# Looking For A Particular Aureole Watch



## xexpat (Jan 12, 2012)

Hello - I am on this site to try to locate an old watch, essentially one just like the one that my father had given me and fell off my wrist. I would appreciate any and all input on how I might find it. I do not know the model number nor year it was produced, but I do have a fairly good description, and the watch was made by Aureole.

It is a rather thin watch for the period, with a gold face (not real gold), that has a flortentine, "crosshatch" type-design - almost scratched in, you might say. Instead of numbers, it has X's on outer ring of watch (which is made of the same "gold" material), outside the crystal itself. It has a separate second hand at the bottom of the watch.
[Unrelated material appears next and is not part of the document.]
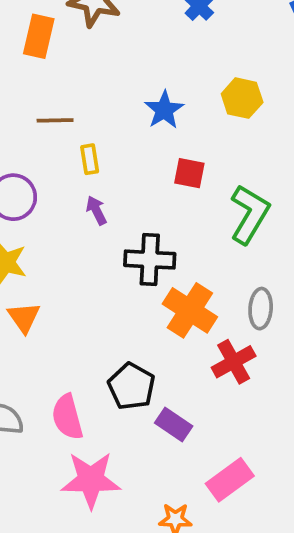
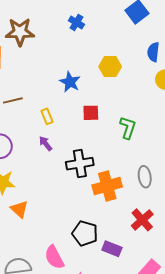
yellow rectangle: (90, 159) -> (47, 116), moved
green L-shape: (250, 214) -> (128, 128), size x0.7
orange cross: (190, 310) -> (107, 186), turned -36
red cross: (234, 362) -> (142, 220), moved

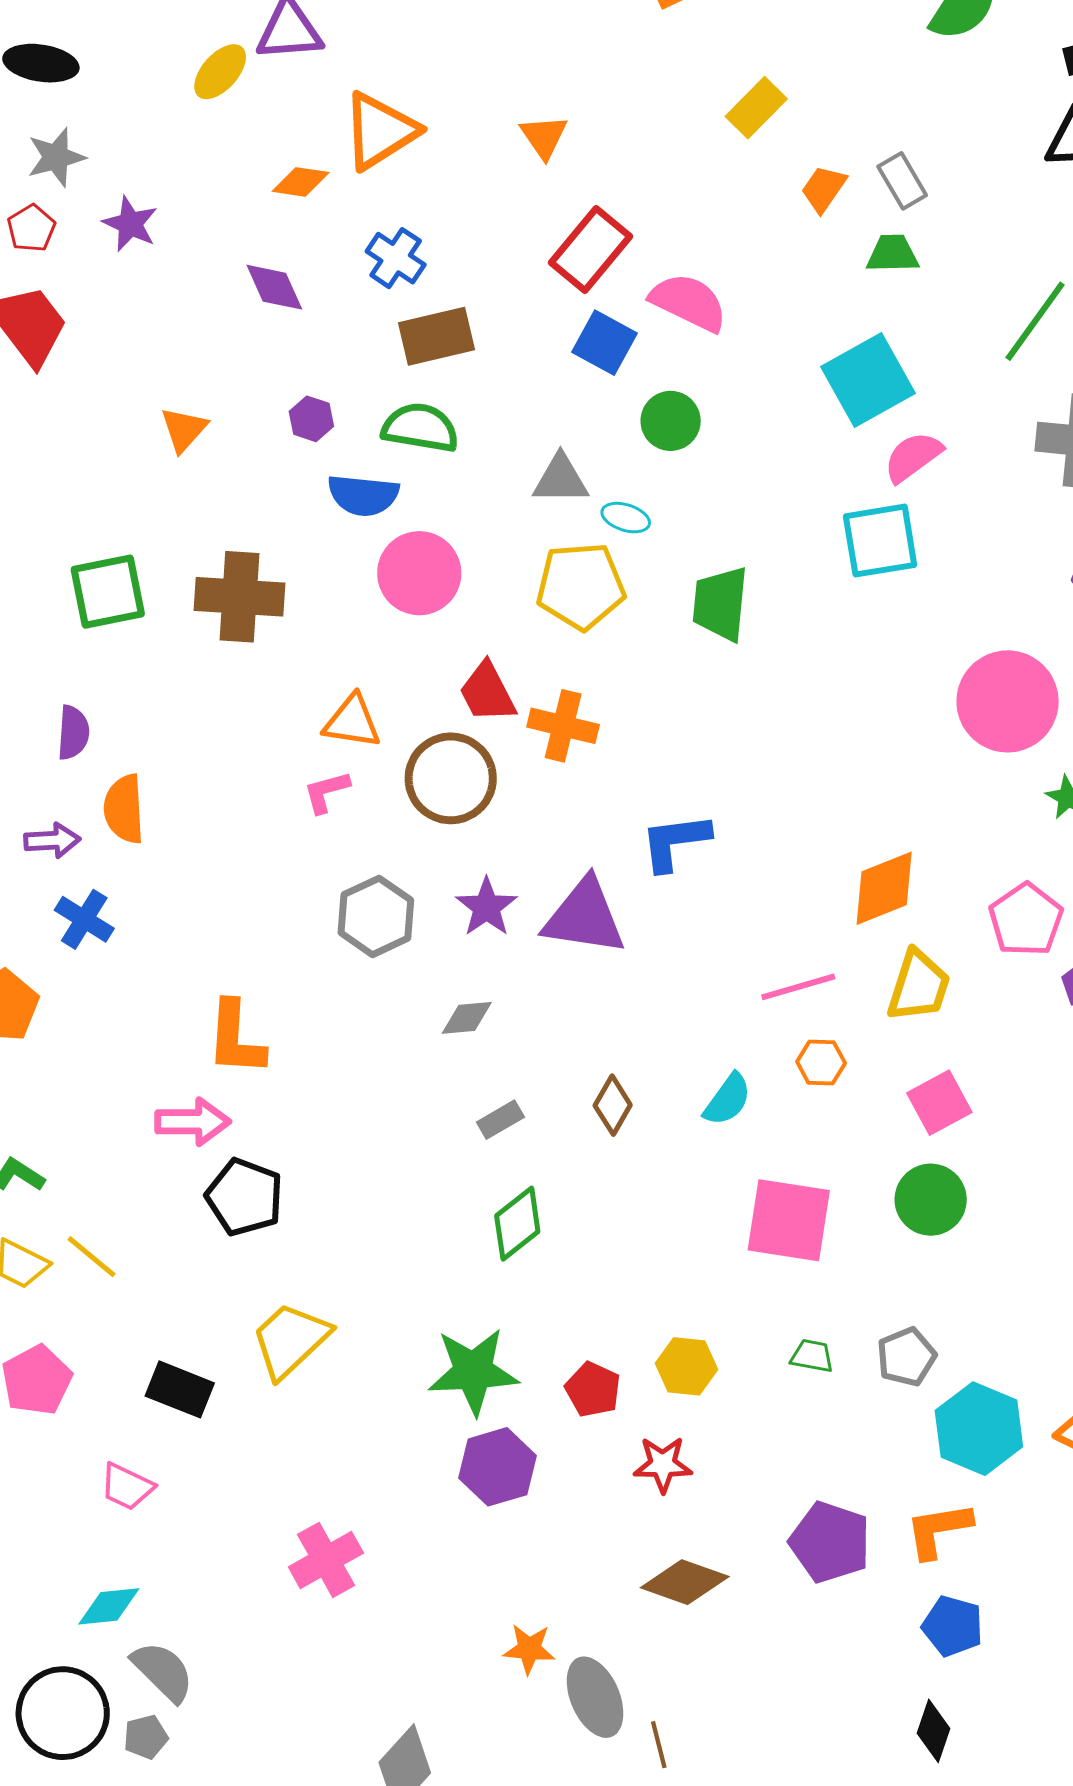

I will soon attach a picture of a watch that meets all of the above descriptions, but is made by Zurex. If you have seen this watch - by any maker - I am interested in talking to you about it.

If anyone on this forum could in any way help me locate this watch, or lead me to someone who might be able to, I would be very very grateful. I know that I can't get the original watch back, but a facsimile of it would equally have great sentimental value.

Many thanks to the members of this forum.


----------



## xexpat (Jan 12, 2012)

Here is a picture of the watch, but by the company Zurex. If you have seen any watches that look like this - by any company, but even better if by Aureole, please PM me.

Thanks so much


----------